Of the entries below, copy only those lines that contain the word "font".

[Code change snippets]
- - - - - - -
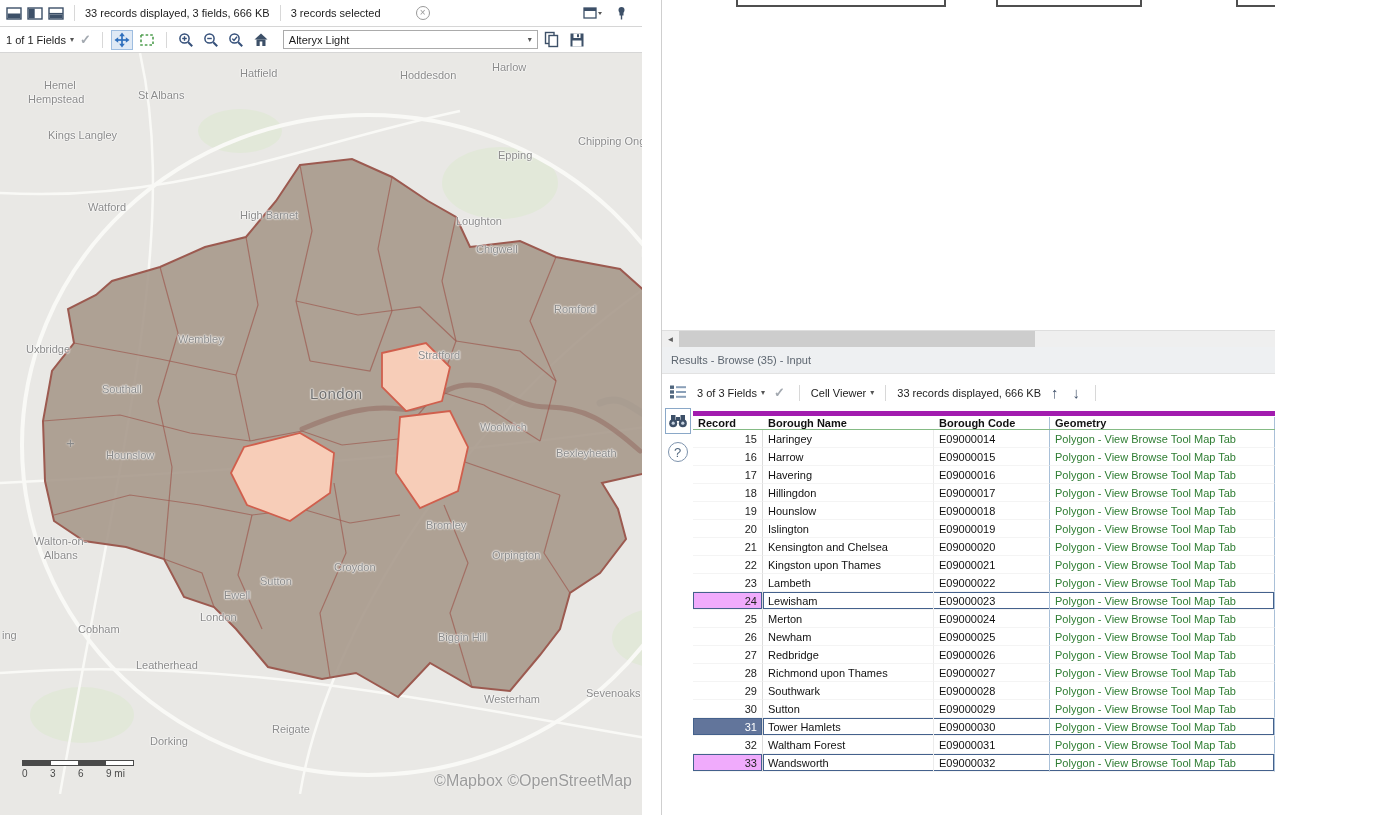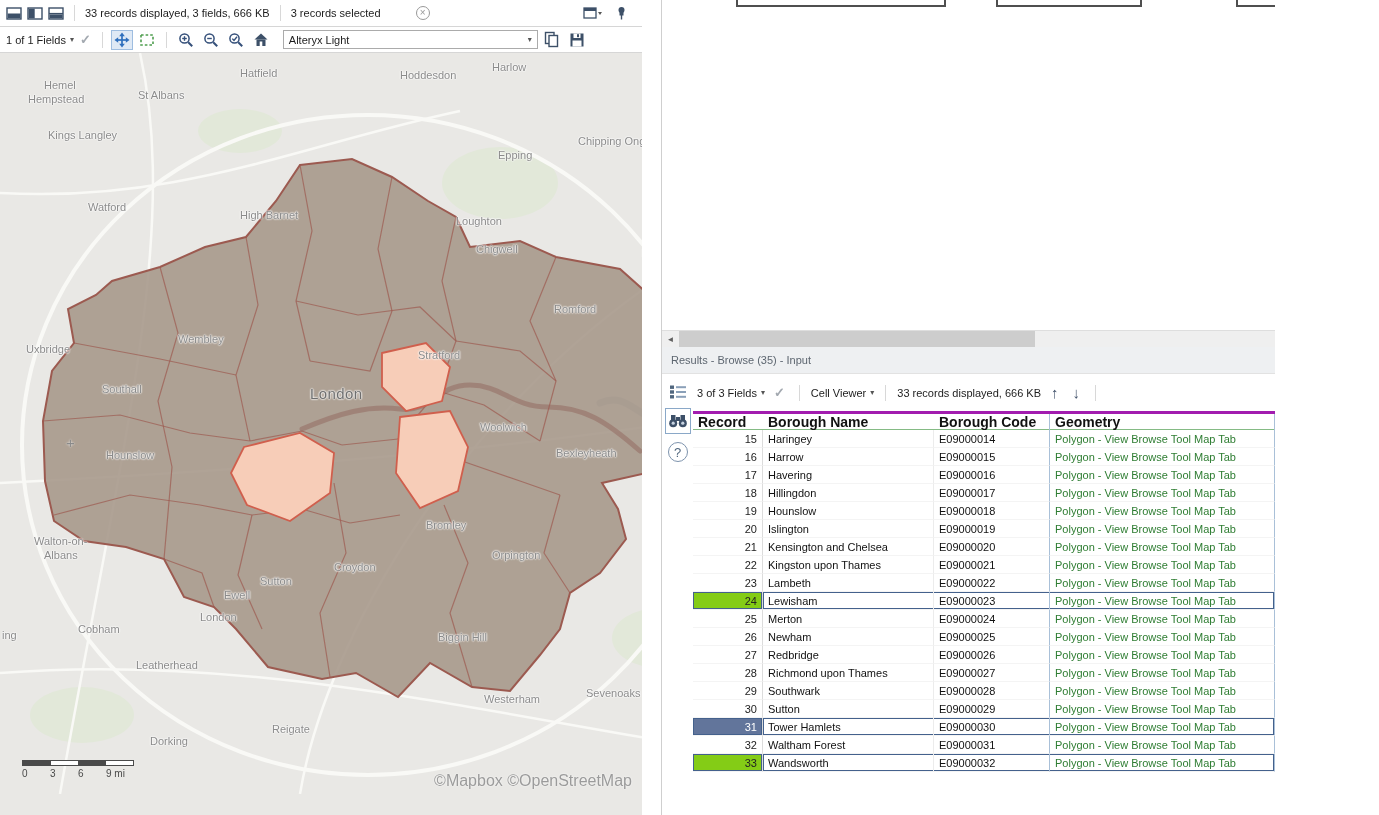--- a/index.html
+++ b/index.html
@@ -81,8 +81,8 @@
   .arrow-glyph { font-size:15px; color:#44546c; padding:0 4px; cursor:pointer; }
 
   .thead { display:grid; grid-template-columns:70px 171px 115px 226px; height:19px;
-    align-items:center; font-size:14px; font-weight:bold; color:#111;
-    border-top:3px solid #a21caf; border-bottom:1px solid #85bb85; }
+    align-items:center; font-size:11px; font-weight:bold; color:#111;
+    border-top:5px solid #a21caf; border-bottom:1px solid #85bb85; }
   .th { padding:0 5px; overflow:hidden; white-space:nowrap; cursor:pointer; }
   .th.geo { border-left:1px solid #a9c0d8; border-right:1px solid #a9c0d8; }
- - - - - - -
# Answer to this problem:
   .arrow-glyph { font-size:15px; color:#44546c; padding:0 4px; cursor:pointer; }
-    align-items:center; font-size:14px; font-weight:bold; color:#111;
+    align-items:center; font-size:11px; font-weight:bold; color:#111;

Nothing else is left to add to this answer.